From d7d0574378196d349ee2f9c4ea4ff50318a15534 Mon Sep 17 00:00:00 2001
From: Bar David <bardavvid@gmail.com>
Date: Wed, 27 Apr 2022 09:44:12 +0300
Subject: [PATCH] adding some roadmap to dedupe

Signed-off-by: Bar David <bardavvid@gmail.com>
---
 DEDUPE-TODO | 19 +++++++++++++++++++
 1 file changed, 19 insertions(+)

diff --git a/DEDUPE-TODO b/DEDUPE-TODO
index 4b0bfd1d62..29b940b5b9 100644
--- a/DEDUPE-TODO
+++ b/DEDUPE-TODO
@@ -14,3 +14,22 @@
   The storage subsystem usually identifies the similar buffers using
   locality-sensitive hashing or other methods.
 
+- Varying compression ratios on a single job
+  We could accept a list of 2d tuples in form of
+  [(probability,compression_ratio), ...] such that the compression ratios
+  are generated according to their set probability
+
+- Rework verification with dedupe and compression.
+
+- Reduce memory required to manage to dedupe_working_set.
+  Currently we require to maintain a seed (12-16 bytes) per page in
+  the working set. With large files we waste a lot of memory.
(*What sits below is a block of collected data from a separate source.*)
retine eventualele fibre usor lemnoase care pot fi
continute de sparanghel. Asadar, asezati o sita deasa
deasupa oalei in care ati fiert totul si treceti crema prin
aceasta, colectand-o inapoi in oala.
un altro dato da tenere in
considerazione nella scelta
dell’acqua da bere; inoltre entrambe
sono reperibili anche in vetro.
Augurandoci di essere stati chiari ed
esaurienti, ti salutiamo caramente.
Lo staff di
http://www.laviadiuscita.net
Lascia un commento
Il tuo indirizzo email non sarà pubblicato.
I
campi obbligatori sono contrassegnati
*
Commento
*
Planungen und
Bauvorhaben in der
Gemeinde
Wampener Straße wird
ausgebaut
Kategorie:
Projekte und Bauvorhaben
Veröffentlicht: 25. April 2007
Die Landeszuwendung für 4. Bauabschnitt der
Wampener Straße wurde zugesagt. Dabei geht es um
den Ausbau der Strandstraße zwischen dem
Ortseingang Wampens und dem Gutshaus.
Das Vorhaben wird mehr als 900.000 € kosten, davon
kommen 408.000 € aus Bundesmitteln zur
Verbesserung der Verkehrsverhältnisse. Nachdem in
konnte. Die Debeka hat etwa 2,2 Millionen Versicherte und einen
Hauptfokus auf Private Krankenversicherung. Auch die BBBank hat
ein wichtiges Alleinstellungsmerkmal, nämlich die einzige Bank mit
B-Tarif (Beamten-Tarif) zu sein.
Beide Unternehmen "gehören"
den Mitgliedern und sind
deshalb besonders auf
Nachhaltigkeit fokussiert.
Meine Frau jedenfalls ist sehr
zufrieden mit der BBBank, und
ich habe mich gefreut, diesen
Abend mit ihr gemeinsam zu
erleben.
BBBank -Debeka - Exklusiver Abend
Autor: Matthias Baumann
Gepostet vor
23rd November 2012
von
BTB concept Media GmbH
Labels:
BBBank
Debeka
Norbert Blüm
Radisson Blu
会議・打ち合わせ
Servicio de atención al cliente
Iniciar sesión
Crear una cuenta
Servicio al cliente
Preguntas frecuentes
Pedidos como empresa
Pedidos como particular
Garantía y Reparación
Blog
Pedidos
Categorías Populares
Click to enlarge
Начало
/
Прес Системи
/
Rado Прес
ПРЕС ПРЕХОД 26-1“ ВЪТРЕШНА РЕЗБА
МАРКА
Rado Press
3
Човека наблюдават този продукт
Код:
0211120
+  Either leverage disk space for that, or recalculate the seeds during
+  buffer generation phase
+
+- Dedupe hot spots.
+  Maintain different probabilities within the dedupe_working_set such that when
+  generating dedupe buffers we choose the seeds non uniformly in motivation to
+  simulate real-world use-cases better.
+
+- Add examples of fio jobs utilizing deduplication and/or compression.